Another case is concerned with a former General Director of a company whose area of practice is investigation and maintaining security. The former Director concluded a number of lease contracts with a company that belonged to his son. The company claimed damages from the former employee on behalf of the new General Director since it did not provide any decisions or approval of the related-party transactions. In addition these transactions did not present any economic interest: at the moment of the lease of five transport vehicles there was only one employee who in fact was that former General Director. Moreover the court held that during the lease period the company did not carry on any commercial activity.

However, the court took the side of the former General Director. The court held that the lease contracts in dispute were signed in order to satisfy the requirements of the licensed agencies of MIA of the Russian Federation in accordance with the law "On Private Detective and Security Activity in the Russian Federation". One of these requirements states that a company must have at least one car for each protection site.  Therefore the court held that the proof of economic inexpedience and inconsistency was absent in the case.

The approach of arbitration courts of resolution corporate disputes related to recovery of damages from company’s controlling persons is becoming more meaningful. We also would like to highlight the advantages of the national court system when dealing with such legal disputes.


A party is entitled to obtain immediate enforcement of the interim relief measures in Russia if a corporate dispute is heard on merits in the Russian Arbitration Court.
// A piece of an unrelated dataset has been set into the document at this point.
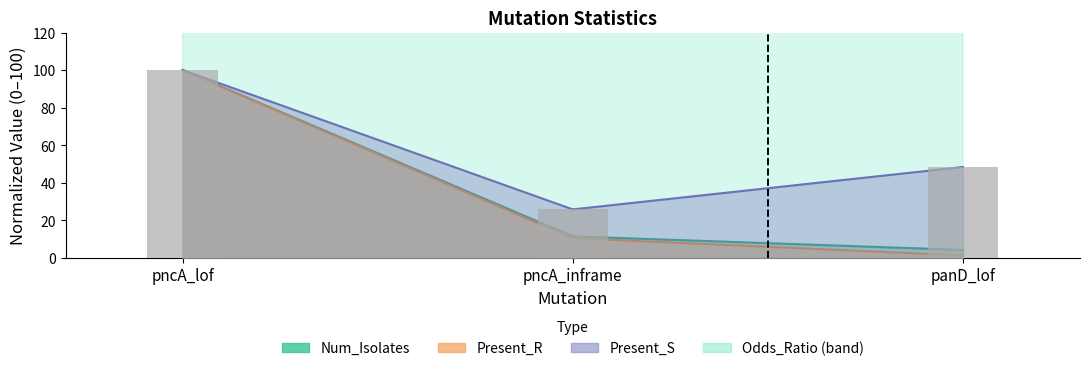

Rank the categories by value from lowest to highest.

pncA_inframe, panD_lof, pncA_lof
For example, the party is entitled to obtain an immediate enforcement of injunction on holding shareholders meetings, seizure of corporate rights of the controlling person or corporate rights of the third parties, etc. Another advantage of hearing such cases within the national jurisdiction is their low legal costs incurred during the dispute resolution.
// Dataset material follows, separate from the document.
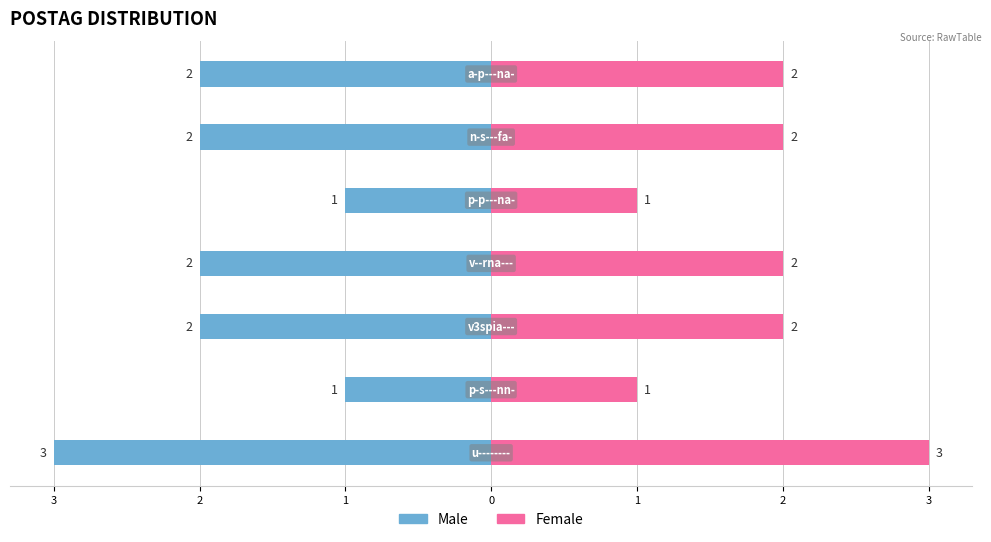

Read the Male value at 1.

-1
In addition it is quite difficult to enforce a court decision that has been issued in a foreign jurisdiction or at an International commercial arbitration trial on the territory of the Russian Federation. To enforce a court order issued in a foreign country a party to the dispute will need to go through special legal proceedings to recognize and enforce such order. If the court order in question contradicts the national public policy a national court will refuse to recognize such order. That means that the order will not be enforced in Russia. For example, formation of governing bodies of a Russian legal entity is regulated exclusively by corporate legislation of the Russian Federation. Therefore when questions of corporate management are regulated by foreign law and international arbitration clauses are fixed in the internal corporate documents business owners take a big risk (a good example is an experience of the shareholders of the company “Megafon”).

A legal mechanism available for the Russian business that allows to recover damages from company’s controlling persons following a legal action initiated by company’s shareholders or by company itself can effectively protect interests of a shareholder. In particular cases it can also be a useful tool for the third parties to perform hostile takeovers.

There was also a notorious conflict of “Ulmart” company’s shareholders when a minority shareholder of the online retailer company brought a legal claim to the London Court of International Arbitration against majority shareholders. The minority shareholder accused the majority shareholders of impairment of his corporate rights in relation to the company management and of bringing the company to an unfavorable financial condition.   A few years ago filing this type of claims to the Russian Arbitration Court was not possible. However, today the Russian Arbitration Court can be regarded as an authoritative body that is capable to decide whether there is a real damage caused or a mere greenmail.

In the current situation we would recommend business beneficiaries and other controlling persons of company to fully comply with corporate procedures set out by the present legislation and companies’ internal documents while taking strategic decisions. This will allow to minimize the risks of liability arising for the controlling persons.